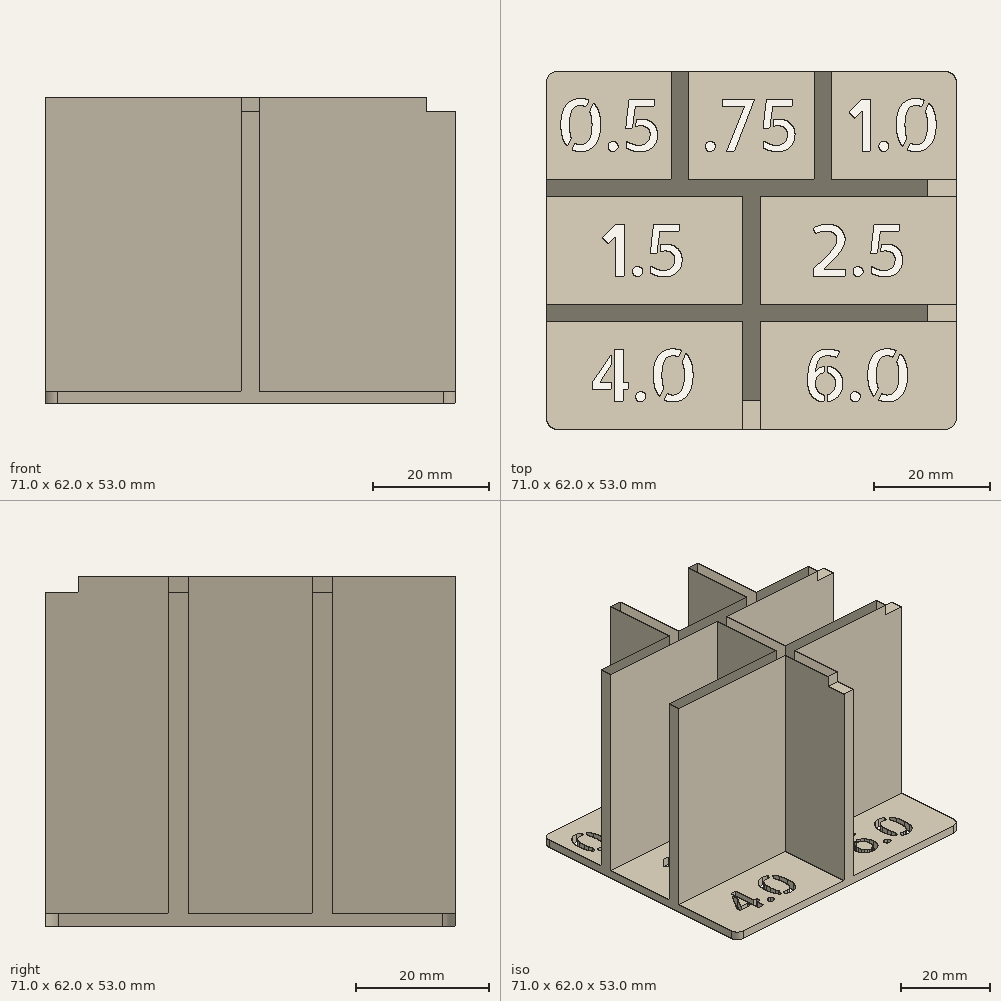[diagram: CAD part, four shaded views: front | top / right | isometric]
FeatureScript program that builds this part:
annotation { "Feature Type Name" : "Feature", "Feature Type Description" : "" }
export const myFeature = defineFeature(function(context is Context, id is Id, definition is map)
    precondition{}
    {
        {
            var Q0;
            Q0=qCreatedBy(makeId("Top.planeOp"),FACE);
            var sketch = newSketch(context, id + "F0", { "sketchPlane" : qUnion([Q0])});
            skLineSegment(sketch, "E0.bottom", {"start": v(-35.5, 31) * mm, "end": v(35.5, 31) * mm});
            skLineSegment(sketch, "E0.top", {"start": v(-35.5, -31) * mm, "end": v(35.5, -31) * mm});
            skLineSegment(sketch, "E0.left", {"start": v(-35.5, 31) * mm, "end": v(-35.5, -31) * mm});
            skLineSegment(sketch, "E0.right", {"start": v(35.5, 31) * mm, "end": v(35.5, -31) * mm});
            skSolve(sketch);
        }
        {
            var Q0;
            Q0 = qSketchRegion(id + "F0", true);
            extrude(context, id + "F1", {"entities" : qUnion([Q0]), "depth" : 2 * mm});
        }
        {
            var Q0;
            Q0=makeQuery(id+"F1.opExtrude","CAP_FACE",FACE,{"disambiguationData":[OSD([sQuery(id+"F0.wireOp",EDGE,"E0.bottom"),sQuery(id+"F0.wireOp",EDGE,"E0.top"),sQuery(id+"F0.wireOp",EDGE,"E0.left"),sQuery(id+"F0.wireOp",EDGE,"E0.right")])],"isStart":false});
            var sketch = newSketch(context, id + "F2", { "sketchPlane" : qUnion([Q0])});
            skLineSegment(sketch, "E1", {"start": v(35.5, 12.33) * mm, "end": v(35.5, 9.33) * mm});
            skLineSegment(sketch, "E2", {"start": v(35.5, 9.33) * mm, "end": v(1.5, 9.33) * mm});
            skLineSegment(sketch, "E3", {"start": v(1.5, 9.33) * mm, "end": v(1.5, -9.33) * mm});
            skLineSegment(sketch, "E4", {"start": v(1.5, -9.33) * mm, "end": v(35.5, -9.33) * mm});
            skLineSegment(sketch, "E5", {"start": v(35.5, -9.33) * mm, "end": v(35.5, -12.33) * mm});
            skLineSegment(sketch, "E6", {"start": v(35.5, -12.33) * mm, "end": v(1.5, -12.33) * mm});
            skLineSegment(sketch, "E7", {"start": v(1.5, -12.33) * mm, "end": v(1.5, -31) * mm});
            skLineSegment(sketch, "E8", {"start": v(1.5, -31) * mm, "end": v(-1.5, -31) * mm});
            skLineSegment(sketch, "E9", {"start": v(-1.5, -31) * mm, "end": v(-1.5, -12.33) * mm});
            skLineSegment(sketch, "E10", {"start": v(-1.5, -12.33) * mm, "end": v(-35.5, -12.33) * mm});
            skLineSegment(sketch, "E11", {"start": v(-35.5, -12.33) * mm, "end": v(-35.5, -9.33) * mm});
            skLineSegment(sketch, "E12", {"start": v(-35.5, -9.33) * mm, "end": v(-1.5, -9.33) * mm});
            skLineSegment(sketch, "E13", {"start": v(-1.5, -9.33) * mm, "end": v(-1.5, 9.33) * mm});
            skLineSegment(sketch, "E14", {"start": v(-1.5, 9.33) * mm, "end": v(-35.5, 9.33) * mm});
            skLineSegment(sketch, "E15", {"start": v(-35.5, 9.33) * mm, "end": v(-35.5, 12.33) * mm});
            skLineSegment(sketch, "E16", {"start": v(-35.5, 12.33) * mm, "end": v(-13.83, 12.33) * mm});
            skPoint(sketch, "E17.end.orphan", {"position": v(1.5, 31.5) * mm});
            skPoint(sketch, "E17.start.orphan", {"position": v(-1.5, 31.5) * mm});
            skLineSegment(sketch, "E18", {"start": v(-13.83, 12.33) * mm, "end": v(-13.83, 31) * mm});
            skLineSegment(sketch, "E19", {"start": v(-13.83, 31) * mm, "end": v(-10.83, 31) * mm});
            skLineSegment(sketch, "E20", {"start": v(-10.83, 31) * mm, "end": v(-10.83, 12.3) * mm});
            skLineSegment(sketch, "E21", {"start": v(10.83, 12.3) * mm, "end": v(10.83, 31) * mm});
            skLineSegment(sketch, "E22", {"start": v(10.83, 31) * mm, "end": v(13.83, 31) * mm});
            skLineSegment(sketch, "E23", {"start": v(13.83, 31) * mm, "end": v(13.83, 12.33) * mm});
            skLineSegment(sketch, "E24.trimOffspring", {"start": v(13.83, 12.33) * mm, "end": v(35.5, 12.33) * mm});
            skPoint(sketch, "E25.start.orphan", {"position": v(-1.5, 12.42) * mm});
            skPoint(sketch, "E26.start.orphan", {"position": v(1.5, 12.33) * mm});
            skLineSegment(sketch, "E27", {"start": v(-10.83, 12.3) * mm, "end": v(10.83, 12.3) * mm});
            skSolve(sketch);
        }
        {
            var Q0;
            Q0 = qSketchRegion(id + "F2", true);
            extrude(context, id + "F3", {"entities" : qUnion([Q0]), "operationType" : NewBodyOperationType.ADD, "depth" : 51 * mm});
        }
        {
            var Q0;
            Q0=makeQuery(id+"F1.opExtrude","CAP_FACE",FACE,{"disambiguationData":[OSD([sQuery(id+"F0.wireOp",EDGE,"E0.bottom"),sQuery(id+"F0.wireOp",EDGE,"E0.top"),sQuery(id+"F0.wireOp",EDGE,"E0.left"),sQuery(id+"F0.wireOp",EDGE,"E0.right")])],"isStart":false});
            var sketch = newSketch(context, id + "F4", { "sketchPlane" : qUnion([Q0])});
            skLineSegment(sketch, "E28", {"start": v(-35.5, 0) * mm, "end": v(35.5, 0) * mm, "construction": true});
            skLineSegment(sketch, "E29", {"start": v(-35.5, -21.67) * mm, "end": v(35.5, -21.67) * mm, "construction": true});
            skText(sketch, "E30", { "text": "1.5", "fontName": "AllertaStencil-Regular.ttf"});
            skText(sketch, "E31", { "text": "2.5", "fontName": "AllertaStencil-Regular.ttf"});
            skText(sketch, "E32", { "text": "4.0", "fontName": "AllertaStencil-Regular.ttf"});
            skText(sketch, "E33", { "text": "6.0", "fontName": "AllertaStencil-Regular.ttf"});
            skLineSegment(sketch, "E34", {"start": v(-18.5, -31) * mm, "end": v(-18.5, 9.33) * mm, "construction": true});
            skLineSegment(sketch, "E35", {"start": v(18.5, 9.33) * mm, "end": v(18.5, -31) * mm, "construction": true});
            skLineSegment(sketch, "E36", {"start": v(-24.67, 31) * mm, "end": v(-24.67, 12.33) * mm, "construction": true});
            skLineSegment(sketch, "E37", {"start": v(0, 31) * mm, "end": v(0, 12.3) * mm, "construction": true});
            skLineSegment(sketch, "E38", {"start": v(24.67, 31) * mm, "end": v(24.67, 12.33) * mm, "construction": true});
            skLineSegment(sketch, "E39", {"start": v(-35.5, 21.67) * mm, "end": v(35.5, 21.67) * mm, "construction": true});
            skText(sketch, "E40", { "text": "0.5", "fontName": "AllertaStencil-Regular.ttf"});
            skText(sketch, "E41", { "text": ".75", "fontName": "AllertaStencil-Regular.ttf"});
            skText(sketch, "E42", { "text": "1.0", "fontName": "AllertaStencil-Regular.ttf"});
            const initialGuessF4  = {"E30": [-0.02613, -0.0045, 1, 0, 0.009], "E31": [0.0097, -0.0045, 1, 0, 0.009], "E32": [-0.02802, -0.02617, 1, 0, 0.009], "E33": [0.00882, -0.02617, 1, 0, 0.009], "E40": [-0.03392, 0.01717, 1, 0, 0.009], "E41": [-0.00838, 0.01717, 1, 0, 0.009], "E42": [0.0165, 0.01717, 1, 0, 0.009]};
            skSetInitialGuess(sketch, initialGuessF4);
            skSolve(sketch);
        }
        {
            var Q0;
            Q0 = qSketchRegion(id + "F4", true);
            var Q1;
            Q1=makeQuery(id+"F1.opExtrude","CAP_FACE",FACE,{"disambiguationData":[OSD([sQuery(id+"F0.wireOp",EDGE,"E0.bottom"),sQuery(id+"F0.wireOp",EDGE,"E0.top"),sQuery(id+"F0.wireOp",EDGE,"E0.left"),sQuery(id+"F0.wireOp",EDGE,"E0.right")])],"isStart":true});
            extrude(context, id + "F5", {"entities" : qUnion([Q0]), "operationType" : NewBodyOperationType.REMOVE, "endBound" : BoundingType.UP_TO_SURFACE, "oppositeDirection" : true, "endBoundEntityFace" : qUnion([Q1]), "depth" : 25 * mm});
        }
        {
            var Q0;
            Q0=makeQuery(id+"F1.opExtrude","SWEPT_EDGE",EDGE,{"disambiguationData":[OSD([sQuery(id+"F0.wireOp",EDGE,"E0.top"),sQuery(id+"F0.wireOp",EDGE,"E0.left")])]});
            var Q1;
            Q1=makeQuery(id+"F1.opExtrude","SWEPT_EDGE",EDGE,{"disambiguationData":[OSD([sQuery(id+"F0.wireOp",EDGE,"E0.bottom"),sQuery(id+"F0.wireOp",EDGE,"E0.left")])]});
            var Q2;
            Q2=makeQuery(id+"F1.opExtrude","SWEPT_EDGE",EDGE,{"disambiguationData":[OSD([sQuery(id+"F0.wireOp",EDGE,"E0.top"),sQuery(id+"F0.wireOp",EDGE,"E0.right")])]});
            var Q3;
            Q3=makeQuery(id+"F1.opExtrude","SWEPT_EDGE",EDGE,{"disambiguationData":[OSD([sQuery(id+"F0.wireOp",EDGE,"E0.bottom"),sQuery(id+"F0.wireOp",EDGE,"E0.right")])]});
            fillet(context, id + "F6", {"entities" : qUnion([Q0, Q1, Q2, Q3]), "radius" : 2 * mm, "tangentPropagation" : true, "allowEdgeOverflow" : false});
        }
        {
            var Q0;
            Q0=makeQuery(id+"F3.opExtrude","CAP_FACE",FACE,{"disambiguationData":[OSD([sQuery(id+"F2.wireOp",EDGE,"E17"),sQuery(id+"F2.wireOp",EDGE,"o9r5JfsR-y7DY-JWNR-HnQB-APG8M1iN6JZY"),sQuery(id+"F2.wireOp",EDGE,"E26"),sQuery(id+"F2.wireOp",EDGE,"E1"),sQuery(id+"F2.wireOp",EDGE,"E2"),sQuery(id+"F2.wireOp",EDGE,"E3"),sQuery(id+"F2.wireOp",EDGE,"E4"),sQuery(id+"F2.wireOp",EDGE,"E5"),sQuery(id+"F2.wireOp",EDGE,"E6"),sQuery(id+"F2.wireOp",EDGE,"E7"),sQuery(id+"F2.wireOp",EDGE,"E8"),sQuery(id+"F2.wireOp",EDGE,"E9"),sQuery(id+"F2.wireOp",EDGE,"E10"),sQuery(id+"F2.wireOp",EDGE,"E11"),sQuery(id+"F2.wireOp",EDGE,"E12"),sQuery(id+"F2.wireOp",EDGE,"E13"),sQuery(id+"F2.wireOp",EDGE,"E14"),sQuery(id+"F2.wireOp",EDGE,"E15"),sQuery(id+"F2.wireOp",EDGE,"E16"),sQuery(id+"F2.wireOp",EDGE,"WffC01qx-3Esz-kBEi-Bbgy-qoGBjE8jmLn6")])],"isStart":false});
            var sketch = newSketch(context, id + "F7", { "sketchPlane" : qUnion([Q0])});
            skLineSegment(sketch, "E43.bottom", {"start": v(35.5, 12.33) * mm, "end": v(30.5, 12.33) * mm});
            skLineSegment(sketch, "E43.top", {"start": v(35.5, 9.33) * mm, "end": v(30.5, 9.33) * mm});
            skLineSegment(sketch, "E43.left", {"start": v(35.5, 12.33) * mm, "end": v(35.5, 9.33) * mm});
            skLineSegment(sketch, "E43.right", {"start": v(30.5, 12.33) * mm, "end": v(30.5, 9.33) * mm});
            skLineSegment(sketch, "E44.bottom", {"start": v(35.5, -9.33) * mm, "end": v(30.5, -9.33) * mm});
            skLineSegment(sketch, "E44.top", {"start": v(35.5, -12.33) * mm, "end": v(30.5, -12.33) * mm});
            skLineSegment(sketch, "E44.left", {"start": v(35.5, -9.33) * mm, "end": v(35.5, -12.33) * mm});
            skLineSegment(sketch, "E44.right", {"start": v(30.5, -9.33) * mm, "end": v(30.5, -12.33) * mm});
            skLineSegment(sketch, "E45.bottom", {"start": v(1.5, -31) * mm, "end": v(-1.5, -31) * mm});
            skLineSegment(sketch, "E45.top", {"start": v(1.5, -26) * mm, "end": v(-1.5, -26) * mm});
            skLineSegment(sketch, "E45.left", {"start": v(1.5, -31) * mm, "end": v(1.5, -26) * mm});
            skLineSegment(sketch, "E45.right", {"start": v(-1.5, -31) * mm, "end": v(-1.5, -26) * mm});
            skSolve(sketch);
        }
        {
            var Q0;
            Q0 = qSketchRegion(id + "F7", true);
            extrude(context, id + "F8", {"entities" : qUnion([Q0]), "operationType" : NewBodyOperationType.REMOVE, "oppositeDirection" : true, "depth" : 2.5 * mm});
        }
    });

• _Aim_: Pick out every line above that contains the string "orphan". Case counts.

• _Result below_:
            skPoint(sketch, "E17.end.orphan", {"position": v(1.5, 31.5) * mm});
            skPoint(sketch, "E17.start.orphan", {"position": v(-1.5, 31.5) * mm});
            skPoint(sketch, "E25.start.orphan", {"position": v(-1.5, 12.42) * mm});
            skPoint(sketch, "E26.start.orphan", {"position": v(1.5, 12.33) * mm});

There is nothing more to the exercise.